No one is expecting Google to disclose their algo but merely to disclose in detail what they consider to be unacceptable.
The two are completely different and such disclosure would not lead to any banality in the serps but would at least level the playing field and also assist those who inadvertantly transgress. It would also put some depth and meaning into the spam reports which in the main seem to be ignored.
|Make pages for users, not for search engines. Don't deceive your users |
That takes care of a lot of stuff right there. Hidden links? Buh bye. Keyword stuffing (like a 6:1 ratio of keywords:content) - cya.
|and such disclosure would not lead to any banality in the serps but would at least level the playing field and also assist those who inadvertantly transgress |
For the purposes of discussion lets say there's 4 levels of 'spamality' of a page. White on one end - pristene, clean page. Black on the other, claking, spam, hidden text and links, etc. And throw in spam-lite and spam-heavy in the middle....
Google's gonna whack the black pages no matter if they publish a detailed, specific guideline. The other 3 are where this gets interesting.

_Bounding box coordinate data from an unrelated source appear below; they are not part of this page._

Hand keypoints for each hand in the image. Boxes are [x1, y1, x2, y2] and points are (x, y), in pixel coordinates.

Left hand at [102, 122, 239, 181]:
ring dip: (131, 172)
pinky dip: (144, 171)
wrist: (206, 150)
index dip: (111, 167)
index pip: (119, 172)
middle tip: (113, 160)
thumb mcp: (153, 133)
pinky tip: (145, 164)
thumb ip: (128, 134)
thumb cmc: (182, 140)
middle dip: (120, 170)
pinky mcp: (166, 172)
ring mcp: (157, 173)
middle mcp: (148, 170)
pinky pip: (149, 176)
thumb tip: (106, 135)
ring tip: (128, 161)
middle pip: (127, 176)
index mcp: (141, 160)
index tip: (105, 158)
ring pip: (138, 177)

If for the sake of argument presume webmasters, as you allude to, are hesitant to leave the white area for fear of bans due to 'inadvertant transgressions' we can say there are a very significant (possibly majority?) number of pages that fall into that category now.
If Google publishes a spec that legitimizes the spam-lite category (or most of that category with slight modifications) how does this help those "white" pages who have followed the old guidelines, "make pages for users, not search engines"? It doesnt, as those pages will most likely, fall in the SERPS as more pages go and become spam-lite types of pages.
Then, as webmasters update their pages and convergence is reached you've got a SE fill of spammy-ish pages. Why? All becuse they opened their mouth.
Then what if they have to make a change, how much notice do they give? And what about the (bank on it) bitching from those who 'didn't have long engough'?
Sometimes not saying anything is the best responce.
I think you will see what is unacceptable on here faster then any published guideline, judging by all the why has my site disapeared threads.
Well said Daroz.
--Not exactly fair or reasonable or a recipe for a successful future. --
Geee! It seems to be pretty successful so far!
The only people griping about it are webmasters!
The users get what they search for and that is what it is all about.
Sure, there are problems and Google is working to address them. I am confident that they will.
Publishing a road map is just like posting a speed limit. How much over it can you go with out getting a ticket. I like the approach they use now. If you make a clean site, using the basics you will have not a problem. If you try funny stuff, then you do so at you own risk and people know it.